#### [Texto de origen]
Colombia es un país de tradiciones, donde las cosas se hacen —en gran medida— por inercia histórica y no por convicción; es decir, porque así se han hecho siempre, como ser liberales o conservadores porque así lo eran papá o mamá y no porque entendemos, compartimos y nos identificamos con unos postulados que constituyen la ideología de un partido, postulados inexistentes en el caso de los dos partidos políticos colombianos que tan sólo se diferencian por el color del trapito y por la sombra indeleble de Jorge Eliécer Gaitán para los de rojo.
De la misma manera que sucede con la política, «somos católicos» por tradición y no por fe verdadera. La mitad de los colombianos aceptan abiertamente ser «católicos no practicantes», que no van a misa ni se confiesan, ni comulgan, ni rezan, y que la Semana Santa la disfrutan en un balneario o en un bailadero. La otra mitad hacen todas las cosas que debe hacer un católico pero salen de misa a pecar, a odiar, a envidiar, a maldecir; cuando no a robar o a matar.
Los hay quienes oran para «coronar» el cargamento de droga al otro lado o para tener más puntería para hacer un «cruce» sin ningún problema. Y uno se pregunta ¿para qué le ha servido el catolicismo a Colombia? Ya pasó la época en que se amenazaba a los fieles con el diablo y el infierno y también aquella en la que el país estaba consagrado al Corazón de Jesús desde la primera página de la Constitución de Nuñez, más para privilegiar a la Iglesia Católica que para honrar al Dios en el que creemos la mayoría de los colombianos.
La Iglesia colombiana no ha sido una institución inteligente —en general, la Iglesia Católica en el mundo—, porque se ha quedado sembrada en el pasado, en las tradiciones que han comenzado a cambiar o que se han perdido, como dicen los viejos abrumados por la nostalgia, y también porque la Iglesia Católica no ha sido consecuente con lo que predica y su credibilidad está tan desgastada como la de los partidos tradicionales.
Pero eso no es todo. La Iglesia Católica se sigue oponiendo a los intereses más claros del ser humano y eso ya no le corresponde; su posición anacrónica es la que ha llevado a cambiar la tradición religiosa y a que la gente no crea porque no quieren creer a las malas y menos aún en una institución que no interpreta los intereses de la gente como si la religión no debiera ser una guía de vida en vez de un recetario de obligaciones.

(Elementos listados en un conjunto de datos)
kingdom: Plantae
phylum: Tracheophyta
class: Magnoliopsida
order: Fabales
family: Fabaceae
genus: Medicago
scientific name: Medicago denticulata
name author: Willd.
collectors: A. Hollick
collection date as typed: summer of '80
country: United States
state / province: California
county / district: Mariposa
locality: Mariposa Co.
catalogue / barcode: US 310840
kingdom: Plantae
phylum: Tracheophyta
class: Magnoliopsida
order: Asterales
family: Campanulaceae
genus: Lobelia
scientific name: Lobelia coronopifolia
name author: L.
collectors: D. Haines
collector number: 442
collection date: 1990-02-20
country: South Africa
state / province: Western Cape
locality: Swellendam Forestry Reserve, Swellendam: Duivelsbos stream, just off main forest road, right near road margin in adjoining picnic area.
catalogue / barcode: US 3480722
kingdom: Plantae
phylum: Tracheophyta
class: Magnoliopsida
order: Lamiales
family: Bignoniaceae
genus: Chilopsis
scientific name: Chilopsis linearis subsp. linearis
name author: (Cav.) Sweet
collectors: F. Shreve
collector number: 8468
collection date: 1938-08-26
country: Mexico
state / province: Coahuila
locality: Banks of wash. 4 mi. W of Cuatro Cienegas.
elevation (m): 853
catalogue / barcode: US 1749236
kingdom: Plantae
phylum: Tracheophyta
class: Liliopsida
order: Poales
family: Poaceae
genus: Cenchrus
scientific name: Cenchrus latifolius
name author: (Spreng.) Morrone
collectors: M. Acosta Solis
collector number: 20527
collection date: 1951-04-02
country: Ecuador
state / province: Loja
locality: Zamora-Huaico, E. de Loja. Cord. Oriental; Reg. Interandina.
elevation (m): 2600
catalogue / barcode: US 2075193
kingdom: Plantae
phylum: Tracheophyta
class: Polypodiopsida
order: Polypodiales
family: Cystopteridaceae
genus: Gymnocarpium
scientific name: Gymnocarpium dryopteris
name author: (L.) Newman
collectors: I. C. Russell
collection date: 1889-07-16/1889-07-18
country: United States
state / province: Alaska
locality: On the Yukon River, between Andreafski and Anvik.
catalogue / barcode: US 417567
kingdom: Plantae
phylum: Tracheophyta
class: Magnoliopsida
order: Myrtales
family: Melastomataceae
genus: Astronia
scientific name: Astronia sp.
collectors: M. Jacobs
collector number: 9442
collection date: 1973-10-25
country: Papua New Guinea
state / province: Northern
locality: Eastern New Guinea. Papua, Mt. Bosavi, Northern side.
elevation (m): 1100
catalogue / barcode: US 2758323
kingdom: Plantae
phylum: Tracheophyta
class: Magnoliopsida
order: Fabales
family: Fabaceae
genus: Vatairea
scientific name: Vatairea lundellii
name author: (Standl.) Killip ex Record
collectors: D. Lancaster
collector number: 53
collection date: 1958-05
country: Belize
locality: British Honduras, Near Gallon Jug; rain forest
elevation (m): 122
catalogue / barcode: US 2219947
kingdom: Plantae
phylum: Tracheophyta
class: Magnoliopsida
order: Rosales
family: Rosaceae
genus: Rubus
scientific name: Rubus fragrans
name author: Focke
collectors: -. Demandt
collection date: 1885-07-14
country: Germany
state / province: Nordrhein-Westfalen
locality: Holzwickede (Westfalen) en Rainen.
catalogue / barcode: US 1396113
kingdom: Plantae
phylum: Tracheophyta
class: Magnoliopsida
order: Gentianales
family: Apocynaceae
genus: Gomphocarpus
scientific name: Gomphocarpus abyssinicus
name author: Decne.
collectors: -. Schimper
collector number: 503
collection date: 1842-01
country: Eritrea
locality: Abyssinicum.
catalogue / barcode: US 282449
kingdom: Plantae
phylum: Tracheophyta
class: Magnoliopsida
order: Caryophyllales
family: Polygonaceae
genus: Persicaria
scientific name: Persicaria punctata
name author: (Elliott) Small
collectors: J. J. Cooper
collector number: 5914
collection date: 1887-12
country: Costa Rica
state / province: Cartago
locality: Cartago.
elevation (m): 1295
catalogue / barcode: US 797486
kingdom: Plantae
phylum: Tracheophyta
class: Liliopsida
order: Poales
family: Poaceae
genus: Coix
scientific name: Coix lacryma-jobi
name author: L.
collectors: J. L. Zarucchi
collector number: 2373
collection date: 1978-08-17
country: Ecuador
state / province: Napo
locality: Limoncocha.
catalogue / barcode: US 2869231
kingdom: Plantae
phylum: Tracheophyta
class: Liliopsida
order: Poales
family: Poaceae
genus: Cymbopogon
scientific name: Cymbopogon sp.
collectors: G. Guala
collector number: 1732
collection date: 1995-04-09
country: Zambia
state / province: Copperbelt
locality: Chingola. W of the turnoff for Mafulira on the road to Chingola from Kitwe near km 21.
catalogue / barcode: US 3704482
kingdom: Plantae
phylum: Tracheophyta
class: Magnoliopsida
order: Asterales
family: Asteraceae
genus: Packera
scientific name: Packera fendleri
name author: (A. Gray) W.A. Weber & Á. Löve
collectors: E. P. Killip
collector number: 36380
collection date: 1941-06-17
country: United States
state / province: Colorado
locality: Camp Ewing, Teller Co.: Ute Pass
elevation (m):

#### [Tarea de trabajo]
Cita sin cambios el fragmento del texto sobre las tradiciones de Colombia que empieza en «Colombia es un» y termina en «los de rojo.». Las líneas no tienen ningún papel en esto.

#### [Ejercicio resuelto]
Colombia es un país de tradiciones, donde las cosas se hacen —en gran medida— por inercia histórica y no por convicción; es decir, porque así se han hecho siempre, como ser liberales o conservadores porque así lo eran papá o mamá y no porque entendemos, compartimos y nos identificamos con unos postulados que constituyen la ideología de un partido, postulados inexistentes en el caso de los dos partidos políticos colombianos que tan sólo se diferencian por el color del trapito y por la sombra indeleble de Jorge Eliécer Gaitán para los de rojo.